15. Method according to one of the preceding claims, characterized in that a device with the features of one of the following claims is used.

16. Device for determining the orientation of an optoelectronic sensor (13), in particular a laser scanner, attached to an object (11), in particular a vehicle, which is used to detect the surroundings of the object (11) with at least a repeatedly emitted scanning beam (15) sweeps over a predetermined angular range of preferably 360° in at least one scanning plane, a test surface (19) spatially separated from the object (11) being arranged in the field of view of the sensor (13), on which the object (11) can be moved past along a predetermined test track (17) with the position and/or orientation of the object (11) relative to the test surface (19) known for the entire test track (17), - the test surface (19) on at least two in the direction of movement

F of the object (11) spaced apart areas are each provided with an optoelectronic detection device (21), with which scanning beam spots generated by the scanning beams (15) on the test surface (19) can be detected, and the detection devices (21) are connected to an evaluation device , by means of which the position and/or the orientation of a scanning line formed by the scanning beam spots on the test surface (19) can be determined from the detected scanning beam spots.

17. The device according to claim 16, characterized in that the optoelectronic sensor (13) is a distance and angle measuring laser scanner that is in the scanning plane to everyone

Distance value provides an angle value related to a sensor-fixed reference angle.

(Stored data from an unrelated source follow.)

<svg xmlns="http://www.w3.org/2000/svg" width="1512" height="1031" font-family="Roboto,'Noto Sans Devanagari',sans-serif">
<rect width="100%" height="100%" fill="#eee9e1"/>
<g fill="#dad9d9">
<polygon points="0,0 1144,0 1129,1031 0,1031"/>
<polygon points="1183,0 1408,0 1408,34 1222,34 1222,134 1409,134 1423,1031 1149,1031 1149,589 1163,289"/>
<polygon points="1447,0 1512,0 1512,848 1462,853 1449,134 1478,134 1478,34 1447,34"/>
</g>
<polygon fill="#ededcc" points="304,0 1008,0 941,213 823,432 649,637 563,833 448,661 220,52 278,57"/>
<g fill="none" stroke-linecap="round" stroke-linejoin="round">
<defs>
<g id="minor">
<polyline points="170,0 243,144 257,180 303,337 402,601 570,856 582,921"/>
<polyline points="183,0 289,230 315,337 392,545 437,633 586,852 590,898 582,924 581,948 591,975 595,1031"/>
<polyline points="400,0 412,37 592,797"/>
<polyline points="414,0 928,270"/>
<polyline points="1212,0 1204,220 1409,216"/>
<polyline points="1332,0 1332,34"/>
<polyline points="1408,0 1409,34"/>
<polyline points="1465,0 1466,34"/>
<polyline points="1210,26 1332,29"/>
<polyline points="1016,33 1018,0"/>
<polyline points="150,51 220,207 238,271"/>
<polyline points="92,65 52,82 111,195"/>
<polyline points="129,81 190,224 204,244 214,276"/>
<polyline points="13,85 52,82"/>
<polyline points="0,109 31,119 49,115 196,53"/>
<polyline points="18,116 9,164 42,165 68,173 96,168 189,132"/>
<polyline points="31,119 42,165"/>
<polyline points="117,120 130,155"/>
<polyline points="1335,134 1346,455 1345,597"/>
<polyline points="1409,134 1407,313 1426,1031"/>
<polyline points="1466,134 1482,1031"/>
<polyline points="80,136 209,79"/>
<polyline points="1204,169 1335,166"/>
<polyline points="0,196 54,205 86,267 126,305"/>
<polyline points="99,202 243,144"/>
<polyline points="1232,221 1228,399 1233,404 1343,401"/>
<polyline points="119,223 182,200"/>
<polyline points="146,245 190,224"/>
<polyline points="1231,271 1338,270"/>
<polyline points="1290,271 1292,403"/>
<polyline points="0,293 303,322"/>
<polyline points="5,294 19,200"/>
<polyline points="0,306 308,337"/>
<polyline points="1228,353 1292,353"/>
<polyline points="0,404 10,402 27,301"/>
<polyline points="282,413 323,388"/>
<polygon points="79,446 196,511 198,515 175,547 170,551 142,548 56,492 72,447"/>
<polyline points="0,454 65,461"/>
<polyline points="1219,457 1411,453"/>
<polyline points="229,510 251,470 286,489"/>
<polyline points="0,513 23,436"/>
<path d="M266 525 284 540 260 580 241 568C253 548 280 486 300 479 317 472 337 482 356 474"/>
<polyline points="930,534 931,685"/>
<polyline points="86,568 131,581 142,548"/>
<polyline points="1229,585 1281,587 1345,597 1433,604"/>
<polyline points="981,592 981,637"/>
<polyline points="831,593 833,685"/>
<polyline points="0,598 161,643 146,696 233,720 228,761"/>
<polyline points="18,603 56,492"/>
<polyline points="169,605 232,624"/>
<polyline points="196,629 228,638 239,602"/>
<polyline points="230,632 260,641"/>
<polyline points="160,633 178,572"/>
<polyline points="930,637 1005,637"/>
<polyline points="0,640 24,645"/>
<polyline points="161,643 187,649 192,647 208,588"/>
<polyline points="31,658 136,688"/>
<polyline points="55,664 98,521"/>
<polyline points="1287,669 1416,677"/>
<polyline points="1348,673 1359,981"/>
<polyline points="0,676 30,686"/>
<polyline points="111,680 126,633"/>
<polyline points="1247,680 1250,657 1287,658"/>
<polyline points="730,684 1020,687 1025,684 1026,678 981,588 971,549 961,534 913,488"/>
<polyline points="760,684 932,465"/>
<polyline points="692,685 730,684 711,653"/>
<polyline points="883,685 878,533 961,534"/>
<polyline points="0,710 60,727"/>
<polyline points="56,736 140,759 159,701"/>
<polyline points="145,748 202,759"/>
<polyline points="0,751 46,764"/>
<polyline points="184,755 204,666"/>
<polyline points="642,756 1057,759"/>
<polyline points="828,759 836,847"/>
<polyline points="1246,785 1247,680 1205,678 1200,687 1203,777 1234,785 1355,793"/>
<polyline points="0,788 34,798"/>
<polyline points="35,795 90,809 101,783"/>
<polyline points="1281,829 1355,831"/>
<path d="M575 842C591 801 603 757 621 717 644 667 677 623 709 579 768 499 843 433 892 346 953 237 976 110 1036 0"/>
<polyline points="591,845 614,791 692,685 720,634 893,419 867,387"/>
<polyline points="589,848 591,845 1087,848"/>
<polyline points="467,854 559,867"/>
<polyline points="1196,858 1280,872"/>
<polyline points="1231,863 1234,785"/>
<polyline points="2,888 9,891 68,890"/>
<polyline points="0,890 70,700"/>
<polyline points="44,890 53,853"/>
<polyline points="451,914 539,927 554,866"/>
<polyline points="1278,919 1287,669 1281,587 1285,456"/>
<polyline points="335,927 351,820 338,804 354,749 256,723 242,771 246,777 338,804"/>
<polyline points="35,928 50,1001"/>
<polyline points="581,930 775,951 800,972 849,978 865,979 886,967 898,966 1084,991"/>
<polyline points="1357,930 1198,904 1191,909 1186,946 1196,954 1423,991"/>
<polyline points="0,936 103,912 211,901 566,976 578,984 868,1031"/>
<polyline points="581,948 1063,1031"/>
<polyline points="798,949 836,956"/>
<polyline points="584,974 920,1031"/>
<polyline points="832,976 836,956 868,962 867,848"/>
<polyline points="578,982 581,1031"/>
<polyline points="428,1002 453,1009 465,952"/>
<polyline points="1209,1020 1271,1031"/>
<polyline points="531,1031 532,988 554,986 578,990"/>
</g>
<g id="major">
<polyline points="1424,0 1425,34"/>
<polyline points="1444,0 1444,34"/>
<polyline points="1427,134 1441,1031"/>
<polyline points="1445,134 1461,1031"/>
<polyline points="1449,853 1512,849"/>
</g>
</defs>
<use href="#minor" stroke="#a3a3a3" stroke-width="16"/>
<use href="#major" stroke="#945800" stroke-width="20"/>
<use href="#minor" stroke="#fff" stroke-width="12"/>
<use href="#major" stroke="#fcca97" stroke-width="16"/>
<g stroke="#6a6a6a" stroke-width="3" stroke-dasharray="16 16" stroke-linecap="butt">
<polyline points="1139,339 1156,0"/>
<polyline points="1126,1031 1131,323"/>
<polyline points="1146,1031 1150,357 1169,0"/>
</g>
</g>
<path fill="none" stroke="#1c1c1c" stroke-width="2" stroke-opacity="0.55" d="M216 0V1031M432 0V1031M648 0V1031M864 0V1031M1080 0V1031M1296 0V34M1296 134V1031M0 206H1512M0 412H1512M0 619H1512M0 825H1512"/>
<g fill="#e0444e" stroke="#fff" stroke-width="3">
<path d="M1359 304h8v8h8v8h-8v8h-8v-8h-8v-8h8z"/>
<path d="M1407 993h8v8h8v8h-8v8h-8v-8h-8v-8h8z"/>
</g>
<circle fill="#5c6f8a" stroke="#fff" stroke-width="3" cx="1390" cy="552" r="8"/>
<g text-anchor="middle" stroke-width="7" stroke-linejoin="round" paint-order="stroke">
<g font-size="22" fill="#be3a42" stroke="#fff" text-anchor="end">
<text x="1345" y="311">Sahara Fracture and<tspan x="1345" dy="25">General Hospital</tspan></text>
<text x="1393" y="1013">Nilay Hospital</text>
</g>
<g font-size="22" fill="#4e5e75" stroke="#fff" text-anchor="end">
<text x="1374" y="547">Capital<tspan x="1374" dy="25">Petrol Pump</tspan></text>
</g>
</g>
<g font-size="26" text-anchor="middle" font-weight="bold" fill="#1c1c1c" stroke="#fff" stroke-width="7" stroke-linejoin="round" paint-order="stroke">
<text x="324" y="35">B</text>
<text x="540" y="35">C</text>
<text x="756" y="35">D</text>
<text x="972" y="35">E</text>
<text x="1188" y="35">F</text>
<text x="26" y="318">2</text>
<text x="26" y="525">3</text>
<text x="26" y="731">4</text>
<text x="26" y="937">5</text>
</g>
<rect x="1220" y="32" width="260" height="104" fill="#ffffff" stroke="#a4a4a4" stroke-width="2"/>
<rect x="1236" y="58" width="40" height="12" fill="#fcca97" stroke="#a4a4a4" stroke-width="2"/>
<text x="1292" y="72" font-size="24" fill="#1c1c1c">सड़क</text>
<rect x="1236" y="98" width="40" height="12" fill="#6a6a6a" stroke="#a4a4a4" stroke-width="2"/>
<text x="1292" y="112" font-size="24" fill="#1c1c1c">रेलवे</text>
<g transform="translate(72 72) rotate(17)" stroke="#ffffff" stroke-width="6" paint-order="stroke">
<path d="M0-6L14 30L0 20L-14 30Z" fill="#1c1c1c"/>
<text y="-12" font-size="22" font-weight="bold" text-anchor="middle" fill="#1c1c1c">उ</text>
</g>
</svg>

18. The device according to claim 16 or 17, characterized in that the test track (17) lies in one plane and the test surface (19) is formed by a wall (25) standing perpendicular to the test track plane, with a further test surface being preferred A ceiling running parallel to the test track plane is formed, under which the object (11) can be moved.

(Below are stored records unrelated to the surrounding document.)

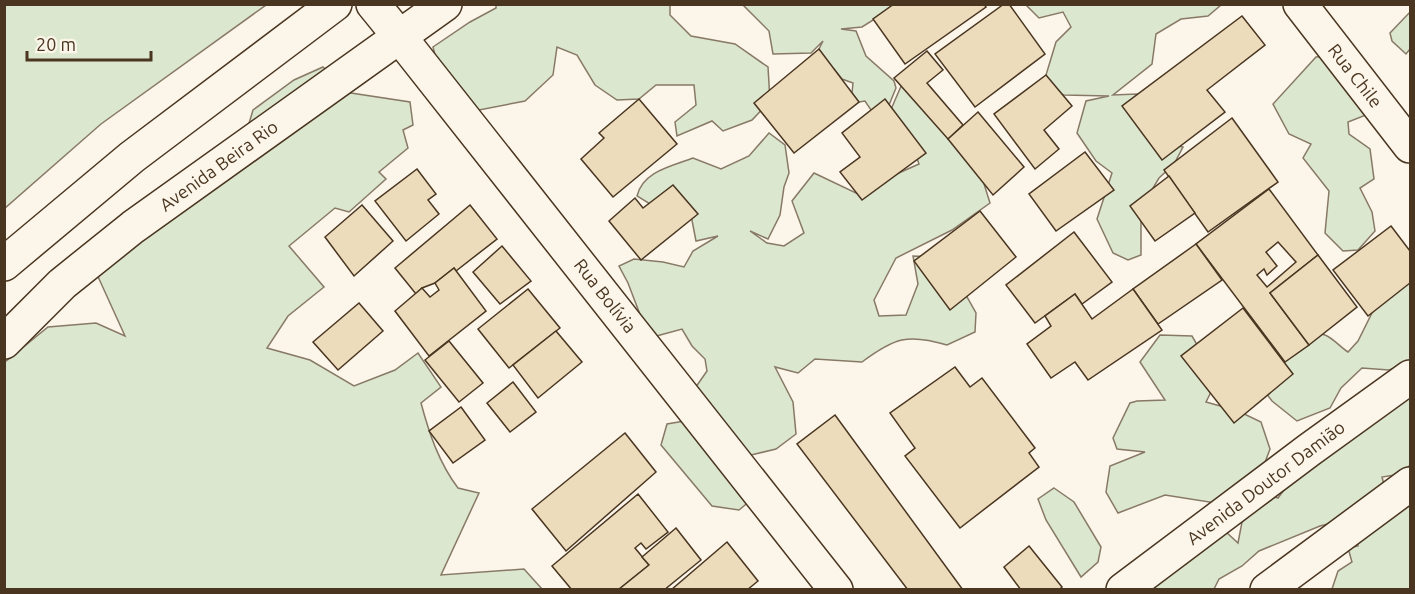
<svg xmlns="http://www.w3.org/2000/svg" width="1415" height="594" viewBox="0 0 1415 594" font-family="Ubuntu,sans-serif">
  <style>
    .green { fill: #dce7d0; stroke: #887966; stroke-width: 1.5 }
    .building { fill: #ecdcbc; stroke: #4a3520; stroke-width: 1.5; fill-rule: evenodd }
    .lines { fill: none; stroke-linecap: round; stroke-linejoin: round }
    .street-casing { stroke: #4a3520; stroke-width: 36 }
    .secondary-casing { stroke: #4a3520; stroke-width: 36 }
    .street { stroke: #fbf6e9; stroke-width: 33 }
    .secondary { stroke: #fbf6e9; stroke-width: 33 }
    .labels { text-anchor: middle; stroke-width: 4.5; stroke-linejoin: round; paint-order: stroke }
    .street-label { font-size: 18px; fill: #4a3520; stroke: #fbf6e9 }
  </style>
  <rect width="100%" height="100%" fill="#fbf6e9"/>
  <!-- green -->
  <g class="green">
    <path d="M5,4H266V5L101,124L5,208Z"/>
    <path d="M496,5H670V15L691,36L735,44L768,67L770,101L752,120L723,131L712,121L677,136L675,122L696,105L694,85H656L639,99L617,100L595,85L577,55L557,47L553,75L525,101L479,110L456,104L443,87L433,47L470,22L496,8Z"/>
    <path d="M743,5H897L862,27L841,29L856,31L866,56L894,81L896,88L889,105L877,115L873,113L865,101L859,102L852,93L853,83L842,79L834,69L822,59L819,49L823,41L811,53L773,54L769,31Z"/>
    <path d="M1026,5H1221L1208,16L1181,19L1156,34L1152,64L1113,95L1138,94L1155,108L1163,143L1183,147L1174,164L1159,178L1141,208V255L1128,260L1113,253L1097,219L1112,173L1096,161L1077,133L1086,101L1109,96L1064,95L1046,89V75L1056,42L1071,27L1063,12L1039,18Z"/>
    <path d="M1410,12V49L1406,54L1392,41L1390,33Z"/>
    <path d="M1328,56L1366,115L1348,122L1349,134L1370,149L1374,179L1360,188L1372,212L1375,231L1358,250L1343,251L1325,233L1329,191L1303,158L1311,144L1289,134L1273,104L1316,57Z"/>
    <path d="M323,67L351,93L410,102L413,125L403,130L408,148L379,172L386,179L349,212L335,208L289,246L324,287L288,316L267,348L310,360L354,386L395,370L418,353L441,387L421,403C429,433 439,463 458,488L479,493L441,575L524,569L542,589L5,590V362L48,327L96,323L125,336L95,270L245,137L253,110L294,80Z"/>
    <path d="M902,84L963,134L980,171L990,203L952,230L896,258L874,300L879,316L906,315L918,284L913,256L939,257L958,281L976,313L975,332L947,345C908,333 894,338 862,362L815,359L798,373L775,367L793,402L796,434L776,449L751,455L763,490L739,510L712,506L661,445L667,424L697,419L691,394L707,371L705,359L692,346L682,329L649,338L628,283L619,266L634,259L663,262L684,267L693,251L718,236L696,241L691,215L663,212L637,196C643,171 672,166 693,158L721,169L749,156L769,133L785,145L789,173L784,187L780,215L768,239L750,231L767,243L784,246L804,233L792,201L814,173L860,195L892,176L919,164L909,135L889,114Z"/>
    <path d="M1410,262V363L1389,370L1362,368L1341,388L1330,408L1297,421L1272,401L1254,377C1269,356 1295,322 1325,335C1333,338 1340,347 1348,352L1358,341L1372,313Z"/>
    <path d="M1160,335L1192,336L1213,372L1216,382L1206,402L1238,411L1261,422L1270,449L1260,476L1222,504L1165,495L1118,513L1106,492L1110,466L1145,452L1117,449L1113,438L1130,403L1137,401L1165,400L1140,362Z"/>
    <path d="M1410,389V465L1401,474L1382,477L1386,492L1410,486V589H1332L1338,571L1352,562L1348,548L1358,546L1357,523L1368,514L1320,526L1259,551L1242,566L1219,579L1214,589L1140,590L1169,572L1186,564L1203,547L1226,532L1238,543L1242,522L1266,494L1278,498L1289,483Z"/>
    <path d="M1054,488L1074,502L1101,547L1098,562L1081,577L1046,520L1038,499Z"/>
  </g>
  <!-- building -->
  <g class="building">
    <path d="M894,4H984L986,7L905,64L873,19Z"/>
    <path d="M1004,4H1009L1045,54L975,107L935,54Z"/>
    <path d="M1242,16L1265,45L1207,90L1225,112L1162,160L1122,106Z"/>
    <path d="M819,49L859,102L794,153L754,103Z"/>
    <path d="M927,51L943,70L927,83L963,125L948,139L894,78Z"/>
    <path d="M1046,75L1072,106L1044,130L1059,149L1035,169L994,114Z"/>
    <path d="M639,99L677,144L613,197L581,159L604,138L599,133Z"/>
    <path d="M885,99L926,153L862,200L840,172L860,157L842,133Z"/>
    <path d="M978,112L1024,167L993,195L948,139Z"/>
    <path d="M1232,118L1278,182L1208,232L1164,170Z"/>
    <path d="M1085,152L1114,190L1056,231L1029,194Z"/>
    <path d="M417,169L436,194L428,200L439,214L406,241L375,201Z"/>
    <path d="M1169,176L1195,213L1155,241L1130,206Z"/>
    <path d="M673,185L698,214L641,260L609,221L635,198L643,208Z"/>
    <path d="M1269,189L1318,255L1270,293L1309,345L1285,362L1196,244ZM1278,242L1296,262L1267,287L1257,275L1264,269L1267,275L1277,266L1266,252Z"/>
    <path d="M362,205L393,241L354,276L325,237Z"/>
    <path d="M470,205L497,239L456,271L454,268L435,283L422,288L416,294L395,268Z"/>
    <path d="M980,211L1016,257L950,310L914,261Z"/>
    <path d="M1391,226L1410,251V283L1368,316L1333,270Z"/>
    <path d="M1074,232L1112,282L1082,304L1075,294L1035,323L1006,285Z"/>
    <path d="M1196,244L1222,280L1158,324L1133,289Z"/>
    <path d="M502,246L531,281L500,304L473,272Z"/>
    <path d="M1318,255L1357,307L1309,345L1270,293Z"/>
    <path d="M454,268L486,311L429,356L395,311L422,288L430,297L439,290L435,283Z"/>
    <path d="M528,289L560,328L509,368L478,329Z"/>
    <path d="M1133,289L1162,330L1088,380L1075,362L1051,378L1027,344L1051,326L1045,316L1075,294L1092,319Z"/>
    <path d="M359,303L383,331L338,370L313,342Z"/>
    <path d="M1243,308L1293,374L1234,423L1181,356Z"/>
    <path d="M556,331L582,362L538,398L513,365Z"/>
    <path d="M449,341L483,383L459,402L425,360Z"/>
    <path d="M955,367L970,387L982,378L1035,448L1029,453L1039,467L960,528L905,456L915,448L890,413Z"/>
    <path d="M513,382L536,412L510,432L487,403Z"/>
    <path d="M461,407L485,440L453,463L429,431Z"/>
    <path d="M835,415L963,590H908L797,444Z"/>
    <path d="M625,433L656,472L566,551L532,509Z"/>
    <path d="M638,494L668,532L646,549L641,543L635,548L649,565L618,590H572L552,566Z"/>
    <path d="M676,528L701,560L664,590H618L649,565L642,557Z"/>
    <path d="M727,542L758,581L747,590H671Z"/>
    <path d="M1029,546L1062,587L1059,590H1021L1004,567Z"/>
  </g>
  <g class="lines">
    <!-- street casing -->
    <g class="street-casing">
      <g id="street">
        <path d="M373,4L399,36L836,590"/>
        <path d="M1300,4L1410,146"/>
        <path d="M1123,590L1309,450L1410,377"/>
        <path d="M1267,590L1410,484"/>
      </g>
    </g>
    <!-- secondary casing -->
    <g class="secondary-casing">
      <g id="secondary">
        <path d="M4,264L132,157L335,4"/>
        <path d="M4,342L62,284L133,227L445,4"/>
      </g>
    </g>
    <!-- street -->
    <use href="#street" class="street"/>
    <!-- secondary -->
    <use href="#secondary" class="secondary"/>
  </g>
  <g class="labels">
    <!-- street labels -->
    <g class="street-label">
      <text transform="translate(1355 76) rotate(52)" y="6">Rua Chile</text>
      <text transform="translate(219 166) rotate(-36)" y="6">Avenida Beira Rio</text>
      <text transform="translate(605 296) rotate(52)" y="6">Rua Bolívia</text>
      <text transform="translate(1266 483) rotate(-37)" y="6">Avenida Doutor Damião</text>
    </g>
  </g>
  <!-- border -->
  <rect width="1415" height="594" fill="none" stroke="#4a3520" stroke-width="12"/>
  <!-- scale -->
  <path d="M27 51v9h124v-9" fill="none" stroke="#4a3520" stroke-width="3"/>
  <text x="36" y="51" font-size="18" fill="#4a3520" stroke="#fbf6e9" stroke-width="4.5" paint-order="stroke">20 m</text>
</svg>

19. Device according to one of claims 16 to 18, characterized in that the test track (17) runs between two parallel test surfaces (19), in particular formed by walls (25) standing perpendicular to a test track plane.

20. Device according to one of claims 16 to 19, characterized in that a conveyor device (23) is provided for the object (11), by means of which the object (11) can be moved in particular at a constant speed along the test track (17).

1. Device according to one of claims 16 to 20, characterized in that it is integrated in a system for the series production of motor vehicles (11) each equipped with at least one sensor (13), the test track (17) being one in the production process a conveyor device (23) used to move the motor vehicles (11), such as an assembly line, is formed.

22. Device according to one of claims 16 to 21, characterized in that the detection devices (21) are each designed to determine the total intensity and / or the spatial intensity distribution of a detected scanning beam spot.

23. Device according to one of claims 16 to 22, characterized in that the detection devices (21) are each designed for a spatially resolved intensity determination and preferably comprise at least one CCD matrix and / or an array of radiation-conducting elements, in particular glass fibers.

24. Device according to one of claims 16 to 23, characterized in that the detection devices (21) on the test surface (19) are arranged at least partially in columns spaced apart from one another in the direction of movement F of the object (11).

25. Device according to one of claims 16 to 24, characterized in that radiation-conducting elements, in particular glass fibers, provided as detection devices (21) are arranged crossing one another in the plane of the test surface (19).

26. Device according to one of claims 16 to 25, characterized in that a positive guide (27) for the object (11) is provided on at least a portion of the test track (17), with which in particular in the case of a motor vehicle forming the object (11), the longitudinal axis of which can be aligned parallel to the test surface (19).